NRW-Landwirtschaftsministerin Silke Gorißen bezeichnete die Dimension als beispiellos. Umweltminister Oliver Krischer sprach angesichts der Größe des Brandes von einem erschreckenden Ausmaß.

Kampfmittel aus dem Zweiten Weltkrieg erschweren Löscharbeiten

Der Hürtgenwald ist zudem ein historisch belastetes Gebiet. Während der schweren Kämpfe im Zweiten Weltkrieg wurde die Region massiv umkämpft. Bis heute befinden sich deshalb Kampfmittel und möglicherweise nicht detonierte Munition im Waldboden. Das schränkt die Bewegungsfreiheit der Einsatzkräfte ein und macht die Brandbekämpfung zusätzlich gefährlich. Nicht jeder Bereich kann von Feuerwehrleuten gefahrlos betreten werden.

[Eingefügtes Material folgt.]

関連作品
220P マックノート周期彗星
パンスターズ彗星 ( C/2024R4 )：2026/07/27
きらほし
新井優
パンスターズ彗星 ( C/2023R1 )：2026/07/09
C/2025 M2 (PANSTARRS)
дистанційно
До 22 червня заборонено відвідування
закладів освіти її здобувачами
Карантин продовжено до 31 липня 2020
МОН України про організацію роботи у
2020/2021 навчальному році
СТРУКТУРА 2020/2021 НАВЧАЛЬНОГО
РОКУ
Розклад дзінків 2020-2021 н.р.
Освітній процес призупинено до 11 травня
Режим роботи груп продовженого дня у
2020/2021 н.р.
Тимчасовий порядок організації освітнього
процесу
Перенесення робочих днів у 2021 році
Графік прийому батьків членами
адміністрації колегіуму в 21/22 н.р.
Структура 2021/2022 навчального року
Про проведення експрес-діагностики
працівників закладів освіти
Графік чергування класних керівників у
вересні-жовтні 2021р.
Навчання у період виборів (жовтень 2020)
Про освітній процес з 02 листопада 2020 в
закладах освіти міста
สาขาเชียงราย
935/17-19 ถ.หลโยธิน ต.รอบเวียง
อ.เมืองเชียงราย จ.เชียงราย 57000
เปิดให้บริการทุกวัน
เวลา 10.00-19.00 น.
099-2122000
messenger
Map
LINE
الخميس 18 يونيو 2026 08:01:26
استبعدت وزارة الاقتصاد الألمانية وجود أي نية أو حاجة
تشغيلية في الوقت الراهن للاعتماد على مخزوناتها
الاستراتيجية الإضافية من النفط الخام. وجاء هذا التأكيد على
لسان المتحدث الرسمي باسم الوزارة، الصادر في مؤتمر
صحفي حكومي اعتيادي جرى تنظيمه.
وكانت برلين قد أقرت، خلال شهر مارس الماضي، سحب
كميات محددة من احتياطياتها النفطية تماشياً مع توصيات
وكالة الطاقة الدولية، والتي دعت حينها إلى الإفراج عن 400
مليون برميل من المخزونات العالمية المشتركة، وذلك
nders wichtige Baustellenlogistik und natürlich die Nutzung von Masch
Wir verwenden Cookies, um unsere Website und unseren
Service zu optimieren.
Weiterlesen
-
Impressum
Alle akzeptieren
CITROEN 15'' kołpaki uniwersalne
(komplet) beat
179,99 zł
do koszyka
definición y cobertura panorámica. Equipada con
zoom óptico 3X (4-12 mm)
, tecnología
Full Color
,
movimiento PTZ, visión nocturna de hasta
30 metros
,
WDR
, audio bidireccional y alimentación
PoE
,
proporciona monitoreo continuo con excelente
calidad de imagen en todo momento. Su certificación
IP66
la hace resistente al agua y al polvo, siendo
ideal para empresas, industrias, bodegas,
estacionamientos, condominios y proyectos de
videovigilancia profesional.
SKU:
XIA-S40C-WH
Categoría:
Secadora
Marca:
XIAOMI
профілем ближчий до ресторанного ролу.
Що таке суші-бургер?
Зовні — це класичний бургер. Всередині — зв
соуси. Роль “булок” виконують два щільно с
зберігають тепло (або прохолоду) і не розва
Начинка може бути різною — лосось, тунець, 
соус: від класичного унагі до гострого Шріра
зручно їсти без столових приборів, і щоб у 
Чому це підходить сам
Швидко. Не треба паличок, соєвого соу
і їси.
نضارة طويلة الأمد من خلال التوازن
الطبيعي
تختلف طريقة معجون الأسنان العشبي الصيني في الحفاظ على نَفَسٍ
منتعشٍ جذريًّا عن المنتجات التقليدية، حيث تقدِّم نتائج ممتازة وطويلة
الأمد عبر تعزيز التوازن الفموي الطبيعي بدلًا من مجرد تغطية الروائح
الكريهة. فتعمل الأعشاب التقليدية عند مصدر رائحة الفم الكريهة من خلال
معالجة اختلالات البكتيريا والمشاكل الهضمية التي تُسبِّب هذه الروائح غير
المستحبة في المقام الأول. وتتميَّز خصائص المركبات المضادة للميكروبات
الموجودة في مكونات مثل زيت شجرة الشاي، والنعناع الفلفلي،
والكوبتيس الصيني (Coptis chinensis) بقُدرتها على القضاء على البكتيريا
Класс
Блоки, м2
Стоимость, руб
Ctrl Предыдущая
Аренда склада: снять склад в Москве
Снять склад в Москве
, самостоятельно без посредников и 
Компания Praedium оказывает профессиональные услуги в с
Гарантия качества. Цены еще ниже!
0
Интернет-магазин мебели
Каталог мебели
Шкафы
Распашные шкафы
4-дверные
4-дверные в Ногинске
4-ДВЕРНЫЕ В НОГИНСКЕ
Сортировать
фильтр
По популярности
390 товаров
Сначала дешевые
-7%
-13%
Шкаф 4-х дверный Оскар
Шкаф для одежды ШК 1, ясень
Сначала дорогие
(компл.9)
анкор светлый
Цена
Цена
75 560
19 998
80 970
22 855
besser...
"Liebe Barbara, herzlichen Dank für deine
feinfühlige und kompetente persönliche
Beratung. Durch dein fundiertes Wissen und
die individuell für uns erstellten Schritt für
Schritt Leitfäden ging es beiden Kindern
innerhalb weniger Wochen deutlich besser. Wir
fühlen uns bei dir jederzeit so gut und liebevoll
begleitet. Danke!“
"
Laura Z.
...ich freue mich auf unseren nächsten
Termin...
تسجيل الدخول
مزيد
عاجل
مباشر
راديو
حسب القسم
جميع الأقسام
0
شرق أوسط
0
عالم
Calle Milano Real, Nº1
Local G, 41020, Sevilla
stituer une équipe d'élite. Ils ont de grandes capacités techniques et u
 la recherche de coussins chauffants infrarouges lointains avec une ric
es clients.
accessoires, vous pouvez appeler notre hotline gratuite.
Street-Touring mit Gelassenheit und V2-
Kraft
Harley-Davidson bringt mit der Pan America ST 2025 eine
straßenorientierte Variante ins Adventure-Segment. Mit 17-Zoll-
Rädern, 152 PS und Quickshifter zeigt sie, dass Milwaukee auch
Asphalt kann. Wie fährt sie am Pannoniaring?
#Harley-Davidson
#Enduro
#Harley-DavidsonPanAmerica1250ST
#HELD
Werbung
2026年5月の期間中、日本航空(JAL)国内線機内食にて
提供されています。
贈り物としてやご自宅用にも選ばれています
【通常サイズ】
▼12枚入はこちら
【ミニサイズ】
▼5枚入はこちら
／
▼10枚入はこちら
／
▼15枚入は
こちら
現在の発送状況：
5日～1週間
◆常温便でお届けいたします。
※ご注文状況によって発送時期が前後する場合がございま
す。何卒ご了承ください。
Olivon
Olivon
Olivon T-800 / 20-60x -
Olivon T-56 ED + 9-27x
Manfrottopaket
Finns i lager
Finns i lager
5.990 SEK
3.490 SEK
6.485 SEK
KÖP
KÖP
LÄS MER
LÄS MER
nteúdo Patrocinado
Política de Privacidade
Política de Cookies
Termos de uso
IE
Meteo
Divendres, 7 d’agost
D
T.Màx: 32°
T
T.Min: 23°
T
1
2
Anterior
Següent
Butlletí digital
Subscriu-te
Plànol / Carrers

Bevölkerung soll Wälder meiden

Die Behörden appellieren angesichts der extremen Brandgefahr eindringlich an die Bevölkerung, Wälder derzeit möglichst nicht zu betreten. Schaulustige behindern zudem teilweise die Einsatzkräfte. Die aktuelle Lage ist nicht allein auf den Hürtgenwald beschränkt. Auch in anderen Regionen Nordrhein-Westfalens wurden Wald- und Flächenbrände gemeldet. Damit steht das Bundesland angesichts von Hitze, Trockenheit und ausgedörrter Vegetation vor einer außergewöhnlichen Belastungsprobe.

Trockenheit verschärft die Waldbrandgefahr

Seit Wochen fehlt in vielen Regionen ausreichend Regen. Gleichzeitig sorgen hohe Temperaturen dafür, dass Böden, Gräser und Wälder zunehmend austrocknen. Der Feuerökologe Alexander Held bezeichnete die Entwicklung als „doppelten Weckruf“ und verwies auf die wachsenden Herausforderungen für den deutschen Waldbrandschutz. Der Brand im Hürtgenwald zeigt damit eindrücklich, welche Dimension Waldbrände inzwischen auch in Deutschland erreichen können. Noch ist nicht absehbar, wann die Einsatzkräfte das Feuer vollständig unter Kontrolle bringen.